In this column, I feature comic book reviews written by my students at Oxford College of Emory University. Oxford College is a small liberal arts school just outside of Atlanta, Georgia. I challenge students to read and interpret comics because I believe sequential art and visual literacy are essential parts of education at any level (see my Manifesto!). I post the best of my students’ reviews in this column. Today, I am proud to present a review by Josh Mikos:
Josh Mikos, 18, is a native of Georgia. Currently he is a freshman attending Oxford College of Emory University. Josh plans to attend Goizueta Business School, then attend law school. Josh likes riding his motorcycle, working out, and helping his dad with automotive mechanical work.
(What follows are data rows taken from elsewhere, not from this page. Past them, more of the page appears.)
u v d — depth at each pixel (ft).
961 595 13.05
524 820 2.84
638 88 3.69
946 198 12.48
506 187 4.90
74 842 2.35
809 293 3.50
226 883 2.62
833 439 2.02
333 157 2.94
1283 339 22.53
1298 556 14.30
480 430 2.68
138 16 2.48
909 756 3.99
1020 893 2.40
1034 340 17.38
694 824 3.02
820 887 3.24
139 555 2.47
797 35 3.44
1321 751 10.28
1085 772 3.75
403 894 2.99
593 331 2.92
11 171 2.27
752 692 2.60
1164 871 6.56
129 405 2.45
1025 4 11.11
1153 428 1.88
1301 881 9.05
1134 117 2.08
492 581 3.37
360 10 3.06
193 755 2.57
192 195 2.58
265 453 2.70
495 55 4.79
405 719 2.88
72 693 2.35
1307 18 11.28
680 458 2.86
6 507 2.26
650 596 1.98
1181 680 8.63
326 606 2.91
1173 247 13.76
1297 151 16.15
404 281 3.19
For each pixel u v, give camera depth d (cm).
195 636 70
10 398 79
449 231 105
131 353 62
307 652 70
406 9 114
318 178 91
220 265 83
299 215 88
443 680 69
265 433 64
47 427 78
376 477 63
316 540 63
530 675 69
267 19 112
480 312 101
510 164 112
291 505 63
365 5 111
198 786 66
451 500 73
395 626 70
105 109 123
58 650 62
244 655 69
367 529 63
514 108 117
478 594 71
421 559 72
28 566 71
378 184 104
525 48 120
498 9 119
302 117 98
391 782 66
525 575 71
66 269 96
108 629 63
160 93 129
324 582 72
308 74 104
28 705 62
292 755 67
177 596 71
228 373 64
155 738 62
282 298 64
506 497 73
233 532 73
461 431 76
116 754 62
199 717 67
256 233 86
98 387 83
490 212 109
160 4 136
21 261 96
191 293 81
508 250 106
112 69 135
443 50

Josh plans to work in corporate law.
The Manhattan Projects (Vol. 1) by Jonathan Hickman, Nick Pitarra (Artist), Jordie Bellair (Artist)
The Manhattan Projects (Vol. 1), written and illustrated by Jonathan Hickman and Nick Pitarra respectively, lures in anyone with a curiosity about world war II and about government secrets. This comic book was written to red-pill the people on an “alternative” history. Within the first few pages, you learn the Manhattan Project is a front. FDR and the US government are backing a few scientists, but even they don’t know everything that’s going on. There are two main goals of the projects, artificial intelligence and atomic bombs. To create these, the scientists have to go through many dilemmas. However, some of the answers made me question what Hickman was aiming for. Aside from this, I enjoyed the concept behind the book. It is very interesting and very hard to put down. If you, like me, enjoy scientific ideas and have a healthy amount of skepticism then you will like this book.
The book begins with an introduction to the main characters’ birth, twin brothers Robert and Joseph Oppenheimer. General Groves and the US were going to hire Robert, but his crazy brother, Joseph Oppenheimer took his place and was recruited to work in The Manhattan projects. Joseph learns the real intentions behind the projects. They have three main goals, space travel, artificial intelligence, and an atomic bomb. During the war, Japan finds out about the project and even discovers the secret location. They use a gate to send robots into the lab and attack the project. The projects continue though, and eventually leads to great breakthroughs in part because of help from a former Nazi. Eventually, Joseph Oppenheimer discovers the secret to an atomic bomb and annihilates Japan, forcing their surrender. The scientists in the story only want one thing, knowledge. Oppenheimer goes through great lengths to create the numerous inventions thought impossible before.
The Manhattan Projects is science fiction. It doesn’t discuss the history of the atomic bomb. It doesn’t even attempt to follow the history closely. What this story does is make the reader question. It makes you question what the government or any person does and if there is an ulterior motive to their action. I’m reluctant to use this phrase but for lack of better wording, I believe this book will appeal to conspiracy theorists. The narrative shows how the government is hiding things not just from the people but even from the president. This type of story can be interesting to young adults who like sci-fi and don’t believe everything they’re told.
The artwork of this story is amazing. Nick Pitarra accomplishes one of the hardest things: creating real facial expressions. I believe that the reason this series is hard to stop reading is because the intertwined relationship of the writing and the facial expressions. It’s hard to make people feel real in comic books but Hickman and Pitarra created characters that feel real when you look at them. You can feel the ambition in Oppenheimer’s eyes, the fear in Truman’s eyes and face, and any other possible expression in all the characters. Even when introducing the aliens, no facial features feel out of place. This drew me in and made me feel for the characters. Pitarra does an excellent job with the other aspects as well: the colors involved give a feeling of intensity, alarm, and even betrayal at times. The color-palate changes between scenes help establish how the author Hickman wants you to feel.
I thought this comic book was great. I didn’t like the aliens and the impossible ideas. I thought that the book would be more scientific, not breaking some laws of physics. However, aside from my personal bias on these few things, the story was great. The writer, Hickman, never makes you feel that a scene is out of place. Hickman also places great emphasis on creating a strong dynamic between the characters of the story. Because this is a comic book and can’t use to many words, Pitarra fills the missing dialogue you would find in a novel with amazing artwork. These two must have worked hard together to create the feeling of actual people within a sci-fi comic book. If I had to just rate Pitarra’s work, it would be a five-star book. Sadly, I was expecting a more plausible story. Even though it is sci-fi, I had hoped that it would include advanced, not impossible, ideas. Because the impossibilities written into the story removing me from the feeling of the story, I must give The Manhattan Projects a four-star rating.